I googled that game and it took me all of 5 seconds to understand this is a complete game of its own. It isn't 5th Edition.
I played in a TotV game at a recent convention. I sat down, all excited to learn one of the new 5e replacement systems, and the GM tells us "Tales of the Valiant is 99% 5th edition." Oh, ok... one of the players, who was familiar with the system, made a badger-man race, because the rules have a "beast-kin" that allows for all the different anthropomorphic races, and there's a luck mechanic which mimics inspiration. Other than that, I guess it's nearly the same. I was glad to learn they didn't shoehorn their campaign setting lore into the rules like they did with their monster books.

But my take away was - why should I be interested in their system, when I already own the 5e books?
 


You are getting the gist correctly.

And you are giving a good example why so many efforts go awry, ending up as completely separate games... which defeats the point of starting out in the first place!

Not least because history is littered with the corpses of would-be D&D fixes or "killers". Heartbreaking to watch.

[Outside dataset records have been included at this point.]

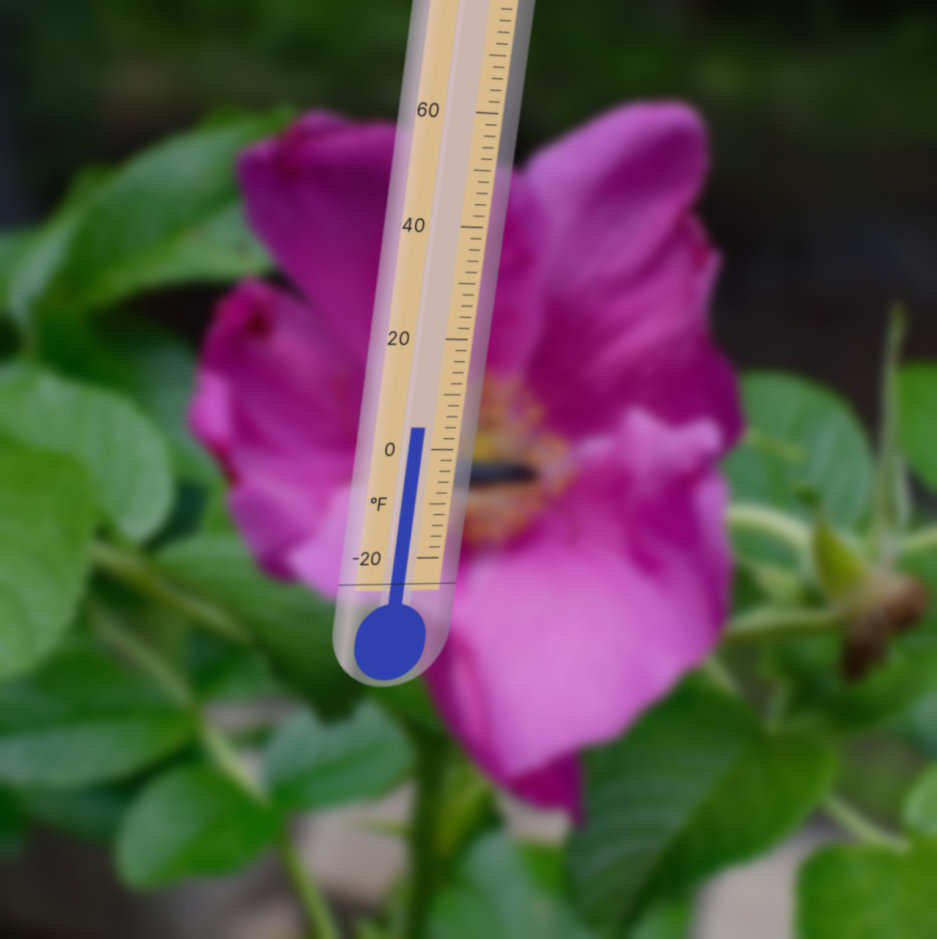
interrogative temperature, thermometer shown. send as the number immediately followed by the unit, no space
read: 4°F
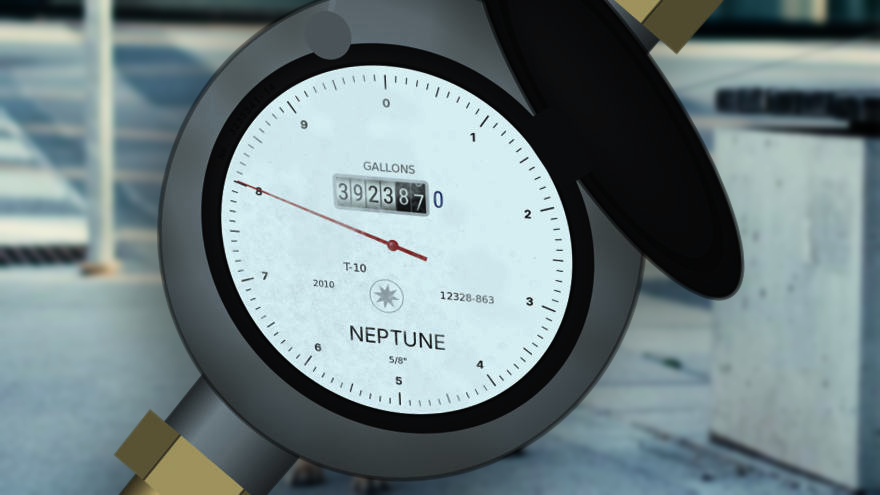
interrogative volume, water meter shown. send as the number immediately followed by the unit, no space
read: 3923868.0gal
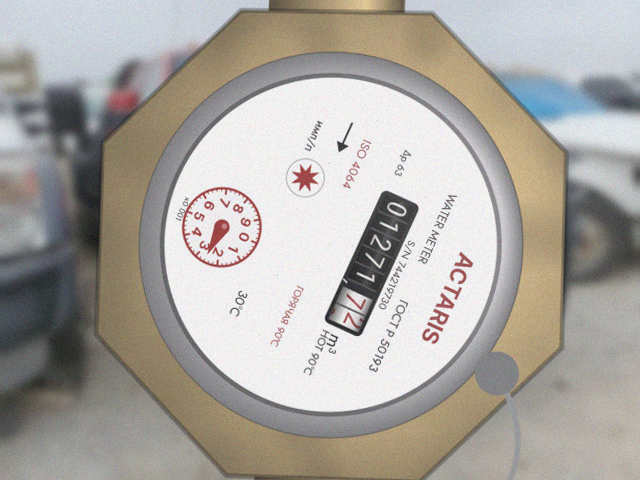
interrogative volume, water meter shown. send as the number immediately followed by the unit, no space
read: 1271.722m³
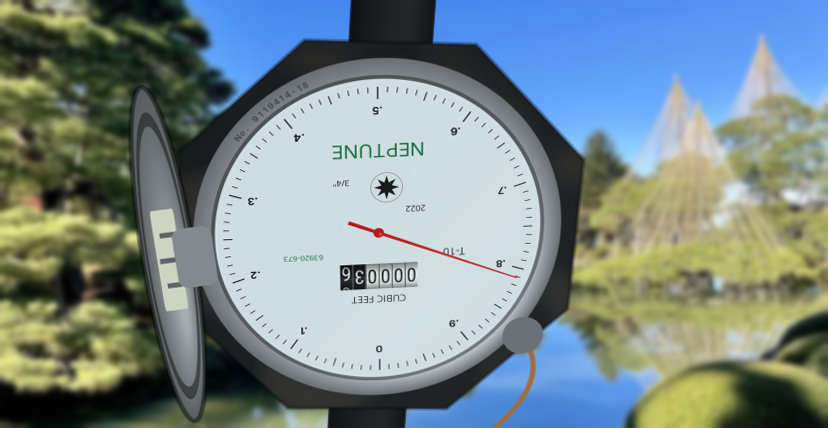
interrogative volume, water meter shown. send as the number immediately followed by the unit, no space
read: 35.81ft³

The point here would specifically be to not break away from D&D. Remain completely reliant on D&D. Be a supplement to, not a replacement of, D&D.
How is your idea compatiable with the current PHB is we change every single class to have two subclasses and have different features? And then redo every ability and spell that lets you do a thing into a bonus?
 

Well, for the systems that are covered by this hypothetical product, I want to be able to pretend this was how D&D worked all along.

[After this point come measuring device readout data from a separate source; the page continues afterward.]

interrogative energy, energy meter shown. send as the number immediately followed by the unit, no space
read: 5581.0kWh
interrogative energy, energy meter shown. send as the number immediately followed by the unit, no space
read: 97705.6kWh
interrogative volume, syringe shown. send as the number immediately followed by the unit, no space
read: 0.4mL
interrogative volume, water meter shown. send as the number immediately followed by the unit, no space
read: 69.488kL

So for classes, I'm not interested in making them work with the existing classes.

Imagine a reimagined set of classes that just happens to unlock the potential for much greater player option space, that just slots right into the rest of 5E!

Imagine if WotC actually created their Fighers and Rangers and Warlocks in such a way that everybody selected subclass at the same time, and all three characters could choose the same subclass... and also imagine if this choice wasn't "permanent" all the way up to level 20, but halfway-ish there you got to make a new selection to reflect upon what your character turned out to be and experience. Which also injects much needed energy into the third and fourth tier of the game, I believe.

This change alone would add to charbuilding greatly without changing the overall game's complexity; without adding any burden at all on the DM.

Yes I said "supplement not replace" but I meant that as a whole. I do not think adding supplementary classes that still work in conjunction with the existing ones is a viable approach. I meant that this hypothetical product should only do what it sets out to do, and not then "fix" (change beyond all recognition) any number of other things. If it isn't on the list in my OP, expect the game to work exactly as in vanilla D&D.
Alright, this flat out requires a new PHB. And this would be a massive change to the game. You're changing about half the entire PHB into something else entirely and trying to say it's still 5th Edition. Tales of the Valiant would be more "5th Edition" than the project you suggest.